Imam Ghozali Mujaddid Kurun Ke 5

BAGIKAN

●AL-GHAZALI ADALAH MUJADDID KURUN KE 5●

Imam Ghozali Mujaddid Kurun Ke 5

Banyak sekali orang sekarang yang meragukan keilmuan Imam Al-ghozali bahkan di dunia maya banyak kita saksikan hujatan dan celaan dari orang orang yang kapasitas keilmuannya  bisa dibilang awam, kata mereka keilmuan Imam Ghozali  katanya tidak bisa dipegang.

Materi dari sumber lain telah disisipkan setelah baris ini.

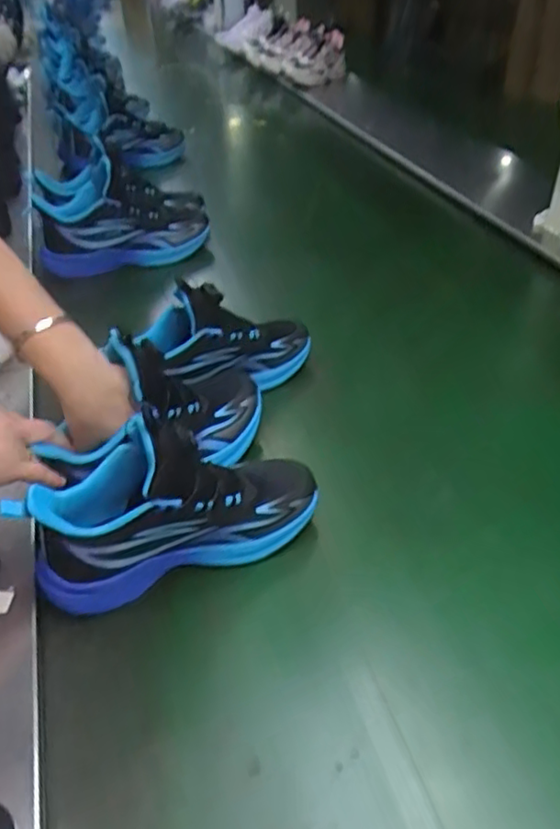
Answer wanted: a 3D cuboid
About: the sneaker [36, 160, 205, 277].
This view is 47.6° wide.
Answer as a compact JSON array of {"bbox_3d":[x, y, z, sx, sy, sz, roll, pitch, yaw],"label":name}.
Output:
[{"bbox_3d":[-0.246,-0.308,0.986,0.263,0.131,0.110,-7,40,-5],"label":"sneaker"}]

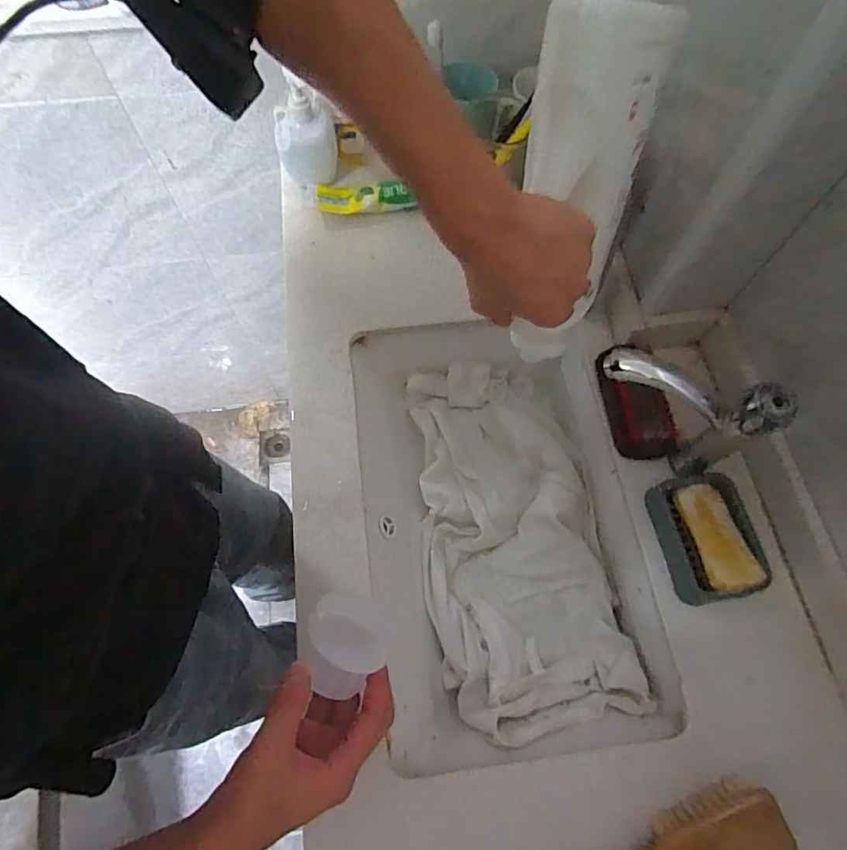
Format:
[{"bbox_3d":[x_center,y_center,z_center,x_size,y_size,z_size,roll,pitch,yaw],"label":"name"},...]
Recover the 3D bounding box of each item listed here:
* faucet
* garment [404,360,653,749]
[{"bbox_3d":[0.235,-0.024,0.480,0.055,0.115,0.137,-39,75,-16],"label":"faucet"},{"bbox_3d":[0.093,0.114,0.598,0.196,0.055,0.404,-9,69,-6],"label":"garment"}]

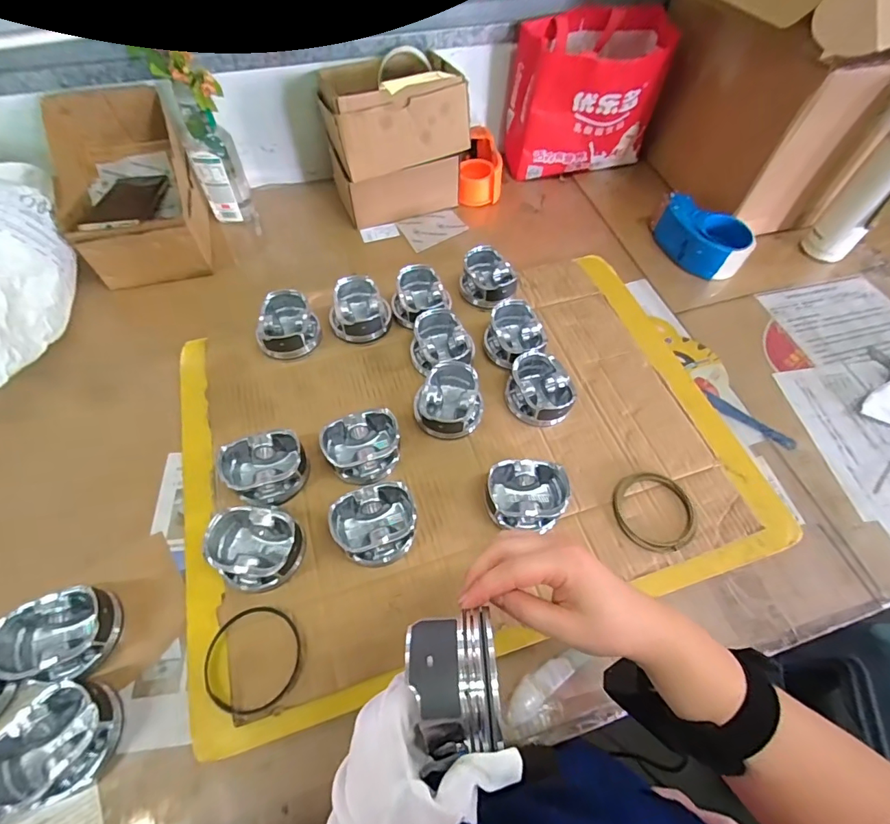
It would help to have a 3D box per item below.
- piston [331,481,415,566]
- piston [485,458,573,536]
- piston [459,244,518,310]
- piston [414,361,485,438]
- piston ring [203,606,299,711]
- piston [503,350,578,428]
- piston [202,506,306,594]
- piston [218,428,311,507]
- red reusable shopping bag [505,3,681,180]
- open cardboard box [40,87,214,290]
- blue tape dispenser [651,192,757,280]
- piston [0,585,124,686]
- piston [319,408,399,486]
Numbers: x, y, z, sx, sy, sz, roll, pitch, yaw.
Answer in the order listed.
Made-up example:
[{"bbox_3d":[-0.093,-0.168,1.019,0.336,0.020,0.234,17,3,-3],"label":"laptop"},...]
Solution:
[{"bbox_3d":[-0.072,0.118,0.473,0.087,0.043,0.077,-15,63,-11],"label":"piston"},{"bbox_3d":[0.088,0.094,0.495,0.089,0.043,0.072,4,61,-1],"label":"piston"},{"bbox_3d":[0.064,-0.198,0.662,0.082,0.048,0.084,7,61,1],"label":"piston"},{"bbox_3d":[0.003,-0.015,0.552,0.080,0.048,0.086,1,61,-2],"label":"piston"},{"bbox_3d":[-0.181,0.232,0.425,0.088,0.004,0.088,1,61,-2],"label":"piston ring"},{"bbox_3d":[0.120,-0.028,0.566,0.079,0.044,0.087,-38,69,-21],"label":"piston"},{"bbox_3d":[-0.191,0.139,0.458,0.090,0.042,0.075,2,61,-2],"label":"piston"},{"bbox_3d":[-0.197,0.064,0.505,0.084,0.052,0.074,-24,65,-15],"label":"piston"},{"bbox_3d":[0.232,-0.528,0.764,0.242,0.197,0.138,7,61,1],"label":"red reusable shopping bag"},{"bbox_3d":[-0.450,-0.322,0.654,0.155,0.161,0.214,-10,62,-8],"label":"open cardboard box"},{"bbox_3d":[0.396,-0.270,0.709,0.152,0.066,0.079,34,65,15],"label":"blue tape dispenser"},{"bbox_3d":[-0.357,0.207,0.417,0.092,0.042,0.075,-7,62,-7],"label":"piston"},{"bbox_3d":[-0.094,0.041,0.519,0.084,0.045,0.072,-16,63,-11],"label":"piston"}]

Sekarang mari kita tilik pendapat ulama pada beliau.

Al-alamah az-zabidi berkata:

Abu daud meriwayatkan dalam al-malahim, Al-hakim meriwayatkan dalam al-fitan dan kitab shahihnya, dan Al-baihaqi meriwayatkan dalam al-ma’rifah, semuanya dari hadits Abi hurairah ra derajat marfu’:

“Sungguh Allah ta’ala mengutus umat ini atas tiap 100 tahun seorang yang memperbaharui perkara agamanya”.

[lihat pula al-jami’ as-shagir hadits ke 1845/shahih]

Al-iraqi dan lainnya berkata: sanadnya shahih, artinya Allah menyerahkan tiap 100 tahun dari hijrah atau lainnya seorang laki-laki atau lebih yang menjelaskan dan membedakan hal hal yang Sunah dari hal hal yang Bid’ah. dan mempunyai pengetahuan yang mendalam, dan sebagai penolong ahlinya, dan menistakan bid’ah (dhalalah).

Mereka (ulama) berkata:

Tak ada seorang mujaddidpun (pembaharu dalam masalah masalah islam) kecuali orang itu ‘alim dalam hal ilmu agama dzahir batin, maka dikurun 100 tahun:

1.Umar bin abdul aziz

2.As-syafi’i

3.Al-asy’ary atau ibn suraij

4.Al-isfirayani atau as-shal’uky atau al-baqilany

5.Hujjatul islam, Al-ghazali.

Al-hafidz jalaluddin as-suyuthi menjelaskan dalam kitab Arjuzah-nya dalam sy,irnya sebagai berikut:

Imam Ghozali Mujaddid Kurun Ke 5

Dan kelima seorang cendikiawan itu adalah al-ghazali  dan orang yang mengakuinya dari berdebat dengannya.

Dan as-suyuti berkata lagi dikitab arjuzahnya:

Dan syarat dalam pembaharu harus telah lewat 100 tahun  dan al-ghazali hidupnya diantara 100 tahun.

Dan kedudukan itu diisyaratkan melalui ilmunya  dan dia telah menolong sunah dalam perkataannya.

Dan dia harus menguasai pada tiap fan ilmu  dan ilmunya harus menyebar pada ahli zamannya.

Dan harus memakai hadits yang telah diriwayatkan dari ahlil bait al-musthafa dan harus kuat.

Dan keberadaanya (al-ghazali) sebagai satu satunya yang terkenal beliau dan jumhur ‘Ulama telah mengucapkan hadits (Hadits yang di sampaikannya juga telah disampaikan oleh jumhur ‘Ulama.

Al-iraqi menukil dari sebagian ulama, bahwa didalam kurun ke 4 mujadidnya adalah Abu ishaq as-syairazi, dan kurun ke 5 adalah Abu thahir as-salafi, dan tidak menutup kemungkinan ada mujaddid lebih dari itu. Maka seorang  mujaddid bisa jadi lebih  dari satu.

Ad-dzahabi berkata:

dari sini timbul mujaddid banyak bukan sendiri. Seumpama engkau katakan bahwa tiap 300 tahun (mujaddidnya) adalah Ibn suraij dalam fan fiqh, dan Al-asy’ari dalam Ushul (din), dan An-nasai dalam hadits.

[Siraj at-thalibin I/6-7 cet al-haramain]

Kesimpulannya sebagai penutup janganlah suka memfonis ulama dengan kejelekan dan kekurangan, terlebih lagi Al-ghazali yang telah bergelar hujjatul islam yang ke-alima-annya telah kesohor dimana-mana, dan tidak sedikit pula yang telah memujinya.